• Exercise objective:
Within the material below, transcribe exactly the lines from the one holding "Domestic and external" through the one holding "has identified a network of outl", keeping both ends and skipping the rest.
==== Material for the task
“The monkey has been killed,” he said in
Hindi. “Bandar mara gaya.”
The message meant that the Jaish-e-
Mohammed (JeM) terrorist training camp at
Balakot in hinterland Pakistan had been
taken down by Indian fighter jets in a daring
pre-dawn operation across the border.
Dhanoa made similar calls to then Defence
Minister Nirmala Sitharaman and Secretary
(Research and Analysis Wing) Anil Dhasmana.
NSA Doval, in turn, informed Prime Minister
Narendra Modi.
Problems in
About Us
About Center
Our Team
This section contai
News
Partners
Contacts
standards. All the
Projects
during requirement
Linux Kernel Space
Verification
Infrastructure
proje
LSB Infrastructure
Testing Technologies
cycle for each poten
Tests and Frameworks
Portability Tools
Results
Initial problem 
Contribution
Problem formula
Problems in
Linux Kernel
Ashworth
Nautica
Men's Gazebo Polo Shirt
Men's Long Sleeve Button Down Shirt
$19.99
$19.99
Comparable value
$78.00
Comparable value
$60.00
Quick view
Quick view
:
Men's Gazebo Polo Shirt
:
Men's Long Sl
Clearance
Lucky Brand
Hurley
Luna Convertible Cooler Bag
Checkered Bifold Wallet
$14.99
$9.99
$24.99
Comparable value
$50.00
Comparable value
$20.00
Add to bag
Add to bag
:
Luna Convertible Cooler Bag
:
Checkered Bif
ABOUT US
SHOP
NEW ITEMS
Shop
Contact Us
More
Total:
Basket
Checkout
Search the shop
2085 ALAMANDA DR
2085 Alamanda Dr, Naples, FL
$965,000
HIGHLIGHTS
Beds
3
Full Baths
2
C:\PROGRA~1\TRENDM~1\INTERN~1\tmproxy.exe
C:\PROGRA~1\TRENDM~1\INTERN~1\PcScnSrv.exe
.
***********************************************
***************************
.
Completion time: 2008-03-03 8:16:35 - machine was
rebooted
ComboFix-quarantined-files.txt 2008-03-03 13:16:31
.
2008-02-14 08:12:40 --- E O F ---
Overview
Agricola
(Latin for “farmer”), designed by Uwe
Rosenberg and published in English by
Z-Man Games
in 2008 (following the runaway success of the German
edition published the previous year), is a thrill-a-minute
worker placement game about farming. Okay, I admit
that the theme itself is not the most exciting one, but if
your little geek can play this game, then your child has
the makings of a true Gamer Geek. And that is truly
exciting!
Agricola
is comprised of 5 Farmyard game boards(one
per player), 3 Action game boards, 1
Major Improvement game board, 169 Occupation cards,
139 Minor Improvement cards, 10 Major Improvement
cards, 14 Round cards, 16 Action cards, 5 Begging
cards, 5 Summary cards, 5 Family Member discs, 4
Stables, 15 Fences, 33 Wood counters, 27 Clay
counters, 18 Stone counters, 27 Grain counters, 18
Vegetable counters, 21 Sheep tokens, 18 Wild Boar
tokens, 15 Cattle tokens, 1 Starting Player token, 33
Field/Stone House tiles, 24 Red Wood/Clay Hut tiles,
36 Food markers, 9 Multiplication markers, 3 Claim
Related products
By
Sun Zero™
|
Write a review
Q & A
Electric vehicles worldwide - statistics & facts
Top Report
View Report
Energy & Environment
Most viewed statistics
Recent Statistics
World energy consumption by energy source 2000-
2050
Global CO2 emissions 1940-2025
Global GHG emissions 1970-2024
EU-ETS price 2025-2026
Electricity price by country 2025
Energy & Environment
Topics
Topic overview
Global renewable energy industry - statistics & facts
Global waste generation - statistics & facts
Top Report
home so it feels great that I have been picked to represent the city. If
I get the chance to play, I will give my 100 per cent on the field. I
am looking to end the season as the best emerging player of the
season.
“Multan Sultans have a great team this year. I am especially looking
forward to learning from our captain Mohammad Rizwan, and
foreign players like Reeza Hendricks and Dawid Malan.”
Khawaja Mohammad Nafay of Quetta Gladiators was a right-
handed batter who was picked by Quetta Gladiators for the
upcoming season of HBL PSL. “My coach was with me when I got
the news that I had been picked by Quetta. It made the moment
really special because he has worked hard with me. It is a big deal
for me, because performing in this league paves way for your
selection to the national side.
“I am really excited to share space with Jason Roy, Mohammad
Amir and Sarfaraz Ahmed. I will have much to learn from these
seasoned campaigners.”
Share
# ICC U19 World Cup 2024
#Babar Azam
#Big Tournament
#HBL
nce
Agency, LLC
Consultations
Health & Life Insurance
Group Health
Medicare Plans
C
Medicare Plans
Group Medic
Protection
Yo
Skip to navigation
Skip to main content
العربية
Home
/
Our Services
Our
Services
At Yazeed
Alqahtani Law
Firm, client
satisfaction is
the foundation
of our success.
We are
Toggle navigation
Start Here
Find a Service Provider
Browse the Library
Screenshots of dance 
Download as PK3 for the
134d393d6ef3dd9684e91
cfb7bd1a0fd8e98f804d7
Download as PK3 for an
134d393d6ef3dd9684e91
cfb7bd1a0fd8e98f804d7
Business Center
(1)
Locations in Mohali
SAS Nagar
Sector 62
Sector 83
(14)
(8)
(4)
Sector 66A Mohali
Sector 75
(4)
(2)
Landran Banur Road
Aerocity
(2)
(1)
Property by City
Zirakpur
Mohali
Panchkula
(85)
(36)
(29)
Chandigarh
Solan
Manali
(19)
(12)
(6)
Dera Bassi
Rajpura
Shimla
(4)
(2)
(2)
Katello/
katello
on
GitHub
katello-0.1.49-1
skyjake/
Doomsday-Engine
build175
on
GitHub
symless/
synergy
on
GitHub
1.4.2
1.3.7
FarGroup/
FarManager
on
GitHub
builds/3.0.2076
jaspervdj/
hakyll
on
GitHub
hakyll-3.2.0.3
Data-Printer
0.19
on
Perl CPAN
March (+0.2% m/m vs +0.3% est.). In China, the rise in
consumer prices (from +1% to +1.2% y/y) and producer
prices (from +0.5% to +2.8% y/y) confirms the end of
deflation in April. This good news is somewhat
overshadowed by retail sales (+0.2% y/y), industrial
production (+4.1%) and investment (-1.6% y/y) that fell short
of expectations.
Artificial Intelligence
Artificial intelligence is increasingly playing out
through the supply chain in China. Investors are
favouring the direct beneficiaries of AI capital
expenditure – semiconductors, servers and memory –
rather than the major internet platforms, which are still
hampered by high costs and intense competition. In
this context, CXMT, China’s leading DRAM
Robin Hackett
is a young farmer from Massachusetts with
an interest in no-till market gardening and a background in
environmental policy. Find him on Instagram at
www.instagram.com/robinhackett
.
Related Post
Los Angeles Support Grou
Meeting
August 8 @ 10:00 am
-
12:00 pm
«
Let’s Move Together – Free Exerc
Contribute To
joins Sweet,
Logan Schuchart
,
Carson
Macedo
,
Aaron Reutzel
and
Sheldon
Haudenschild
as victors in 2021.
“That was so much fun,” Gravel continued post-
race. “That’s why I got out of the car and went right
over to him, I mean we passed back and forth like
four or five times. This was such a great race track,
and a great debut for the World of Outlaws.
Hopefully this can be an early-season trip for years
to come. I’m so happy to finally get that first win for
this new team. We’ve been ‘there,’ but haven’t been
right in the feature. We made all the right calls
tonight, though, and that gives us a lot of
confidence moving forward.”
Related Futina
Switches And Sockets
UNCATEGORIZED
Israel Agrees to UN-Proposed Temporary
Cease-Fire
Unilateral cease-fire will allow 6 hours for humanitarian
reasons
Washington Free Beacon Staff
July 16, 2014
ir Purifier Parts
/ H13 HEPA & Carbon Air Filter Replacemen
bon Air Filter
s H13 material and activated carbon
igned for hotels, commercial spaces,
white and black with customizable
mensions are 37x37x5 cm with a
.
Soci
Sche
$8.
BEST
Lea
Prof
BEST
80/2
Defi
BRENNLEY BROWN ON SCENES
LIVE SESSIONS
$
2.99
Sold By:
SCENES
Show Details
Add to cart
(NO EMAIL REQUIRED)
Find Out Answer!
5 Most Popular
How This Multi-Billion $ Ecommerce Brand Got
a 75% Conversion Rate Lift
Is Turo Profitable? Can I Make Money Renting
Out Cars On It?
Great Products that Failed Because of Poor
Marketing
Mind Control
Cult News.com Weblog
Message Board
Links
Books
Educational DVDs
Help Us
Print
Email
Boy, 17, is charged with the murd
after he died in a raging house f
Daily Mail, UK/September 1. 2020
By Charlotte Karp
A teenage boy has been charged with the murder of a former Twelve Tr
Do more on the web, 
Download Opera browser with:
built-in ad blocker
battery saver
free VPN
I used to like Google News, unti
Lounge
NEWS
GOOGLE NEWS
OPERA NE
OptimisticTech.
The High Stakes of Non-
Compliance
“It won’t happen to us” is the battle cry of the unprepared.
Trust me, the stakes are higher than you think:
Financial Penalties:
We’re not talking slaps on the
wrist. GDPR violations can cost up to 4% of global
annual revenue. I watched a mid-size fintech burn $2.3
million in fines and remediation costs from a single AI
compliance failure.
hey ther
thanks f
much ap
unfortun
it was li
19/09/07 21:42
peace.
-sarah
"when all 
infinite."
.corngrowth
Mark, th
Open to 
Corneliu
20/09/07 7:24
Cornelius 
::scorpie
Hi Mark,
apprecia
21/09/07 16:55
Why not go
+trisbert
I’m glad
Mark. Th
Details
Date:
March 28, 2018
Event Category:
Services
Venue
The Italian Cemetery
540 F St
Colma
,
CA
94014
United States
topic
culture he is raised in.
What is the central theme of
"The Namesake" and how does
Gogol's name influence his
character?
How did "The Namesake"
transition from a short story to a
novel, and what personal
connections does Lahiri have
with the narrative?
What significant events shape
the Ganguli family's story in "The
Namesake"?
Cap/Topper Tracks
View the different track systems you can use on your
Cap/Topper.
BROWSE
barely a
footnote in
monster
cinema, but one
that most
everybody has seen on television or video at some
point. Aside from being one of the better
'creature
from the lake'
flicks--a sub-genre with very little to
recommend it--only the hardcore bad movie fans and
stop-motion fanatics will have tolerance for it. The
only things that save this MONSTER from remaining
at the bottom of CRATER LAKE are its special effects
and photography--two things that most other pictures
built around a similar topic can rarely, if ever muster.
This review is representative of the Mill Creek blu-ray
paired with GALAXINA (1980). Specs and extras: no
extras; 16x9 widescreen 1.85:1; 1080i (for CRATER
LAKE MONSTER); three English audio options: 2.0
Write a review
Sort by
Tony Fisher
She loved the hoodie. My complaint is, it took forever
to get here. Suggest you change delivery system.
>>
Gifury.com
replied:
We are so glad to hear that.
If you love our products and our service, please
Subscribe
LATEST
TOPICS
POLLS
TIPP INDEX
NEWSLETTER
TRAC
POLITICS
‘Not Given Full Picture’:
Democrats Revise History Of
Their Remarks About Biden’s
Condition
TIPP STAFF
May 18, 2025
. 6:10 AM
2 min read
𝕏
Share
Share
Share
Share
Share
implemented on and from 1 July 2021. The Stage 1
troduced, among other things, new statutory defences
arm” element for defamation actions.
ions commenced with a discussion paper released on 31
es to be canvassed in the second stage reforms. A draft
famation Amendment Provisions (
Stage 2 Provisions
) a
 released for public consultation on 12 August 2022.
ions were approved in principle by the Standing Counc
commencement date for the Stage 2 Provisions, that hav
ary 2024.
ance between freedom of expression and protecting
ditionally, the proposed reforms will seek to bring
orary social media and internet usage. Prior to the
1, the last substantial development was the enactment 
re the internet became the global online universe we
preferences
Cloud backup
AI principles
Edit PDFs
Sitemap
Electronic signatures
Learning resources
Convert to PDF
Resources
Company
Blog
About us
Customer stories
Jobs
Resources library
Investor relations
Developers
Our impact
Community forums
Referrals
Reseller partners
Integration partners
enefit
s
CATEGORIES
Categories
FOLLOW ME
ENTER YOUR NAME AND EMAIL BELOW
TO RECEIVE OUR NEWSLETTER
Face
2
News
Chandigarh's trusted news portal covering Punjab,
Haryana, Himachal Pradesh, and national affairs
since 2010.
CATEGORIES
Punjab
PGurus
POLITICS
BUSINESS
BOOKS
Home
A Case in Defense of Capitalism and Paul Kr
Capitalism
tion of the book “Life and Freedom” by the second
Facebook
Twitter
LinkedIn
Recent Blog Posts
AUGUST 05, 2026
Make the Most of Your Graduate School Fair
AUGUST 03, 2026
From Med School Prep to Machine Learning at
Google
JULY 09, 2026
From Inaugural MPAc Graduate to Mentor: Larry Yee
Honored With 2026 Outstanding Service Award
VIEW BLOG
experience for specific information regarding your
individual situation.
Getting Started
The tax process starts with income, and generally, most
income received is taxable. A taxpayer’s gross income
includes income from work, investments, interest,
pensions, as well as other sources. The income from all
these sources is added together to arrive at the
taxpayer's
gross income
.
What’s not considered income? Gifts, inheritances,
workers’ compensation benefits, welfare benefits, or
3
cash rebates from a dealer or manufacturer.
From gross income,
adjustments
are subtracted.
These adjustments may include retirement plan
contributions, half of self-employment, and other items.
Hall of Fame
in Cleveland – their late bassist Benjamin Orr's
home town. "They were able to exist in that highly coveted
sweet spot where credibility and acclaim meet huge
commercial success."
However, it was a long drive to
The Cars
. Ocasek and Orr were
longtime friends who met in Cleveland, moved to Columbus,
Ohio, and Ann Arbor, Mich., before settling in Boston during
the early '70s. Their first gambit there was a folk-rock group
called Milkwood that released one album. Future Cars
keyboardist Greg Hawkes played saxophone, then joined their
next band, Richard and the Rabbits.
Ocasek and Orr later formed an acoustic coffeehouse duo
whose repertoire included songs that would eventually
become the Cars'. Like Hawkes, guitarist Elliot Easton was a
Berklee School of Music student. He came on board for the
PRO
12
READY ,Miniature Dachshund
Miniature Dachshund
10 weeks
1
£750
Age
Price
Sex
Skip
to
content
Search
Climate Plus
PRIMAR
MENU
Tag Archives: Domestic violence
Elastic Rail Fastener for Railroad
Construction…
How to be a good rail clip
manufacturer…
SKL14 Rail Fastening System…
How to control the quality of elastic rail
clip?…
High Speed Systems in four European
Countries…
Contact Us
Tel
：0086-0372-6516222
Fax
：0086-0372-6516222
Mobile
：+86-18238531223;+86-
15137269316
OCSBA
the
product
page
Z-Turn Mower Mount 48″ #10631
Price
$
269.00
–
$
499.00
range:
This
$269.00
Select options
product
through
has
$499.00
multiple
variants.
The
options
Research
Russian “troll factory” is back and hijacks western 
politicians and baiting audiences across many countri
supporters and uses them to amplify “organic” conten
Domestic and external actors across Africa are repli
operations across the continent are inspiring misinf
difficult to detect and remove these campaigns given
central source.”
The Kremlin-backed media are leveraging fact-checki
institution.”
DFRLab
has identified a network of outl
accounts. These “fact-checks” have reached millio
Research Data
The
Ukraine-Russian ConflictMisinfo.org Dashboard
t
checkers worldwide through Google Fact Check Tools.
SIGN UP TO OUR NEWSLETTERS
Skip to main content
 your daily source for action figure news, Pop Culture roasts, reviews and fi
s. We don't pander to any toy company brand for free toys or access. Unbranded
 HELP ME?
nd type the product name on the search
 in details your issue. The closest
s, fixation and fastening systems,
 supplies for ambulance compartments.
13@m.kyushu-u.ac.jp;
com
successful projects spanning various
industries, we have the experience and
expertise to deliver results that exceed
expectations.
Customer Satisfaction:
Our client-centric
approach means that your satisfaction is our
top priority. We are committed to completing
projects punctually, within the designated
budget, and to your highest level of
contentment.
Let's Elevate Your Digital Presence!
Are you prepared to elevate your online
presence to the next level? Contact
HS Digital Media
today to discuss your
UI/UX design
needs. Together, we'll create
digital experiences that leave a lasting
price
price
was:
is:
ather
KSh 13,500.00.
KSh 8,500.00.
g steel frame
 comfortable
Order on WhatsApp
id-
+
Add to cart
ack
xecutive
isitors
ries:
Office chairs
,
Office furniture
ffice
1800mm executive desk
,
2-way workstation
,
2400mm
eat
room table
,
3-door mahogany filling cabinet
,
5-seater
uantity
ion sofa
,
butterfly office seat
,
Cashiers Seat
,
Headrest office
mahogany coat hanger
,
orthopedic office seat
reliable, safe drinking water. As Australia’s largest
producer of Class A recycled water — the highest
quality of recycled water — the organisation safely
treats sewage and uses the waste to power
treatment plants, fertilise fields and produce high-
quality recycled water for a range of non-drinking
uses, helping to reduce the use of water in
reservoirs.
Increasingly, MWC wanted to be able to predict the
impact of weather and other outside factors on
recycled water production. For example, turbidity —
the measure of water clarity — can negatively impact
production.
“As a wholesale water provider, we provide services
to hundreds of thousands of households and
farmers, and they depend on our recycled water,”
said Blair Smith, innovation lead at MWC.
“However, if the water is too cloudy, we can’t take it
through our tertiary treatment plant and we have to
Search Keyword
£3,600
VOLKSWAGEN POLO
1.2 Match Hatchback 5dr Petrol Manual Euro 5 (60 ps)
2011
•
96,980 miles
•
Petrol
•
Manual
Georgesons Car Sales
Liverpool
========
• Finished task:
Domestic and external actors across Africa are repli
operations across the continent are inspiring misinf
difficult to detect and remove these campaigns given
central source.”
The Kremlin-backed media are leveraging fact-checki
institution.”
DFRLab
has identified a network of outl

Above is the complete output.